I understand your concern, and you’re correct that reproducibility is a cornerstone of scientific research. It’s important to note, however, that as an AI, I operate somewhat differently than traditional scientific methods. While reproducibility is a critical principle in empirical research, GPT-4’s output depends on a probabilistic model, meaning it does not always produce the same result given the same input.

This variance is not due to an “assessment” or an implied judgement on the quality of previous responses, but is inherent to the nature of the underlying model. GPT-4 generates responses based on patterns it learned during its training, and due to the nature of its architecture, even the same prompt can lead to different outputs each time. It’s a feature designed to ensure versatility and adaptability in a wide array of conversational and problem-solving contexts.

In terms of coding, I strive to provide the most accurate and valid code snippets possible, but there can be variations in the code produced even with the same prompt, due to the probabilistic nature of the underlying model.

In essence, while the principle of reproducibility is fundamental to scientific research, GPT-4’s outputs are not experimental results but probabilistic responses.
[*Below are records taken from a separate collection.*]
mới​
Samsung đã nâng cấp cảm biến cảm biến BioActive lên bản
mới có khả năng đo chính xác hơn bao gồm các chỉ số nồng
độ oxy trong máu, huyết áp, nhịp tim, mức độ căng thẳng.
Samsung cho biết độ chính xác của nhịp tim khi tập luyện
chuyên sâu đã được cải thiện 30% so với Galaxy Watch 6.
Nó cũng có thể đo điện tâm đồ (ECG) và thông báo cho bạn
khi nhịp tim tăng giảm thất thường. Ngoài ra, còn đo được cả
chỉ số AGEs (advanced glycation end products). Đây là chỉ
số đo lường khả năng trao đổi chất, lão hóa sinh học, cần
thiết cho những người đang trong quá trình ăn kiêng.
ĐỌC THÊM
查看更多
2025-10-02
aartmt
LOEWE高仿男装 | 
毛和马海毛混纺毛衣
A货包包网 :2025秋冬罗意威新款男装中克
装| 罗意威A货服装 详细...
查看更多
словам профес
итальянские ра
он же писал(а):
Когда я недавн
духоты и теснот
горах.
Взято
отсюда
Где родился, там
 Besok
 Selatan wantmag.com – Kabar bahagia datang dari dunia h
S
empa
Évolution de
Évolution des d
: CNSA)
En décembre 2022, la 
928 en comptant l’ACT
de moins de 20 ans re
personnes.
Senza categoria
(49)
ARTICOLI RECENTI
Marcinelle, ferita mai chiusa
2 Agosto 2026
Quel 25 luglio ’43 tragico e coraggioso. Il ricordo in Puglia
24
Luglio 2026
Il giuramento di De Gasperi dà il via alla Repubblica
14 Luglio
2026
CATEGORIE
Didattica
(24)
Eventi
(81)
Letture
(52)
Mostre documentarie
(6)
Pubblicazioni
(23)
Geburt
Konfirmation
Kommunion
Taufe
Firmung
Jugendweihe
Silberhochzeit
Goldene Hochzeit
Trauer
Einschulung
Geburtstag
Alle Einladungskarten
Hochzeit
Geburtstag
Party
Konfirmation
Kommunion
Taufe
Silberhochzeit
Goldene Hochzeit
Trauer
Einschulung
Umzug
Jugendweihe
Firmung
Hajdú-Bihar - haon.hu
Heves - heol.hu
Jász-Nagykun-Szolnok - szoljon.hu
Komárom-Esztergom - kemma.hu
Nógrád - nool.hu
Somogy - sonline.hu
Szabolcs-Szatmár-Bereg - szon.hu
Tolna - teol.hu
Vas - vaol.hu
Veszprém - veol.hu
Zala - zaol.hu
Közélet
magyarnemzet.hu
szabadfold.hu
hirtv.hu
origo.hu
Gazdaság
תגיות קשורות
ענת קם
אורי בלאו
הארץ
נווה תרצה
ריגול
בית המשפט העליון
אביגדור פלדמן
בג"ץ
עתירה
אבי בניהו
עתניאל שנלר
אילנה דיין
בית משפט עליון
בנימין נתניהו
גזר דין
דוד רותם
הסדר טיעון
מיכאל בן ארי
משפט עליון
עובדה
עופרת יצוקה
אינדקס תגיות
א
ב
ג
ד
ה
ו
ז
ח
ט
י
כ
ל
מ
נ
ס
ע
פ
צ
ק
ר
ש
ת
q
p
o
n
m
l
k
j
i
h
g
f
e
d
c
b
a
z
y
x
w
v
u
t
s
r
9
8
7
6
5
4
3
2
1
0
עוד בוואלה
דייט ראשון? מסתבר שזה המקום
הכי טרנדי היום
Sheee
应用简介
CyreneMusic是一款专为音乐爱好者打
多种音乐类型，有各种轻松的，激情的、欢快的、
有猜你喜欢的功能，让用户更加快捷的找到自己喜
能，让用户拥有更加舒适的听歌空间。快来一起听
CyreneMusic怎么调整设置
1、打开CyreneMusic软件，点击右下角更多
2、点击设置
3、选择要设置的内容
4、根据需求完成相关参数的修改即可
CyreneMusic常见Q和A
I understand the confusion this may cause, especially in a research or academic context, and I appreciate your patience and understanding with this aspect of the AI’s design.

Is this an example of what is called “drift”? i.e. being good at task A one week, but because of other uses of the machine, not so good the next.
Eventually, I think there will be LLM (or what I call them, Human Engineered Large Language models, HELL) that only code.

I got curious, and fed the same question verbatim. It produced a different answer without any calculations. I then gave it a negative framing by changing “Summarise the evidence for the efficacy of the new drug” to: “Summarise the evidence against the efficacy of the new drug”.

This time it performed calculations and the conclusion from chatGPT:

“In summary, based on the provided information, there is evidence suggesting that the new drug, nudruckumab, might be associated with a higher proportion of deaths compared to the placebo.”

I have been experimenting with ChatGPT (very cool tool) and its ability to write a post-test probability:

https://arxiv.org/pdf/2311.12188.pdf

I was partly interested in an exploration of how we think about probabilistic diagnosis as reflected by ChatGPT (it gives us insight into the data on which it was trained), so I asked it to write p(Covid|test,cough) using Bayes’ rule. I was interested to see a reluctance to condition on available information, the constant sensitivity assumption, and unconditional prevalence all appear in the solutions.